理想汽車は(新興メーカー群の先陣を切って)2023年に通期黒字化し、2024年の決算でも黒字を確保した。零跑汽車は2024年10~12月期に初の四半期黒字を実現。小鵬汽車はまだ赤字だが、2024年の通期純損失は57億9000万元(約1191億円)と前年の半分近くに縮小しており、2025年10~12月期の黒字化を見込む。

それらとは対照的に、蔚来汽車は赤字縮小への確かな見通しを示せていない。同社は「EVの研究開発から製造、販売、アフターサービスまで総合的にコスト削減を推進し、2025年10~12月期の黒字転換を目指す」と説明するが、説得力に欠ける。
ニューモデルに期待託すが…
そんな厳しい状況のなか、蔚来汽車は今後投入するニューモデルに巻き返しへの期待をかけている。
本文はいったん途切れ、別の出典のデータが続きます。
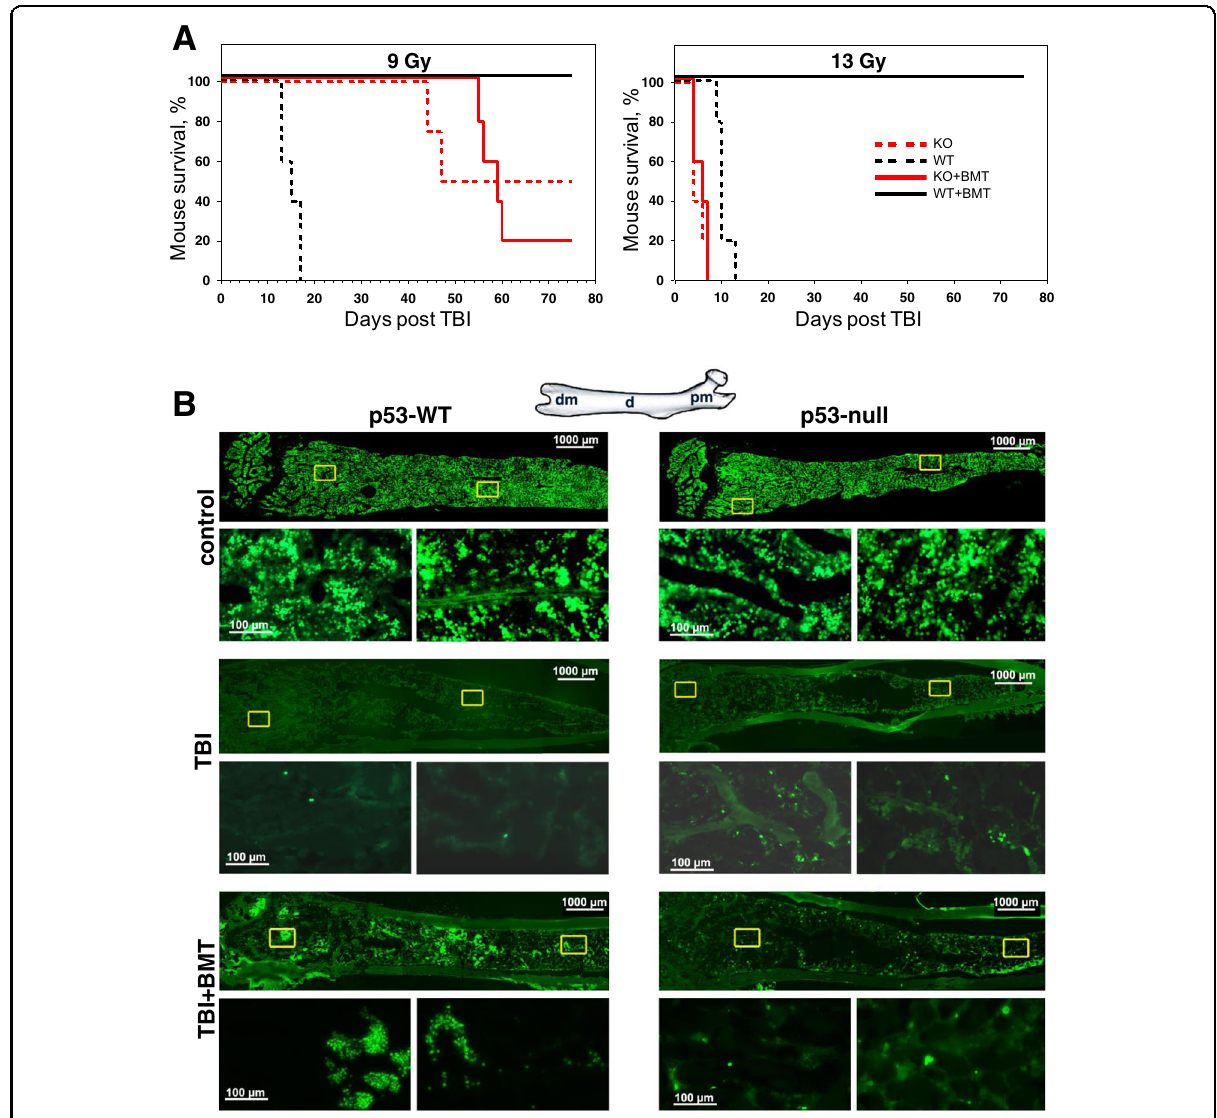
Fig. 1 Successful BMT after IR preconditioning in mice requires p53 expression by the host. A BMT fails to rescue lethally irradiated p53-null mice. Groups of p53-knockout (p53-KO) and p53-WT male C57BL/6 mice were irradiated with lethal doses of TBI (9 or 13 Gy; n = 7 – 10 mice/group at each TBI dose) without or with transfusion of p53-WT BM cells (5 × 10 6 cells/mouse; BMT) 24 h later. The survival of mice was monitored daily for 60 – 75 days. Representative results from one of three independent experiments are shown. The difference in survival between p53-WT and p53-KO mice transplanted with p53-WT BM was statistically signi fi cant ( P < 0.01 by two-tailed Fisher ’ s exact test) beginning 7 and 60 days after 13 and 9 Gy TBI, respectively. B After IR and BMT, clusters of EdU + proliferating cells are present in the BM of p53-WT mice but not in the BM of p53-null mice. Longitudinal sections of femoral BM from p53-WT and p53-null mice were stained to detect EdU incorporation (green fl uorescence). p53-WT and p53-null mice were left untreated (control; upper panel), irradiated (13 Gy; middle panel), or irradiated and then given p53-WT BMT 24 h later (13 Gy + BMT; bottom panel). Mice were killed and femurs collected 5 days after IR and 1h after intraperitoneal injection of EdU (10 mg/kg mouse body weight). A diagram of a femur is shown in the upper left corner of the fi gure: dm-distal metaphysis, d-diaphysis, pm-proximal metaphysis. Representative results from three mice of each phenotype/treatment group are shown. Two boxed areas from each low magni fi cation (×2.5) image are shown immediately below at higher magni fi cation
蔚来ブランドについては、新開発の大型高級セダン「ET9」の納車を3月末に開始するほか、4~6月期にはスポーツセダン「ET5」のマイナーチェンジを実施。さらに、年後半にもニューモデルを追加投入する計画だ。

楽道ブランドからは4~6月期に第2号モデル、10~12月期に第3号モデルを発売する。また、4月には第3ブランド「蛍火虫(Firefly)」から第1号モデルのコンパクトカーを投入する予定だ。
これらの新車効果により、蔚来汽車は2025年の販売台数を前年の2倍の44万台に引き上げたいとしている。だが、新車の投入準備にかかる多大な費用を確保できるのか、先行きは不透明と言わざるをえない。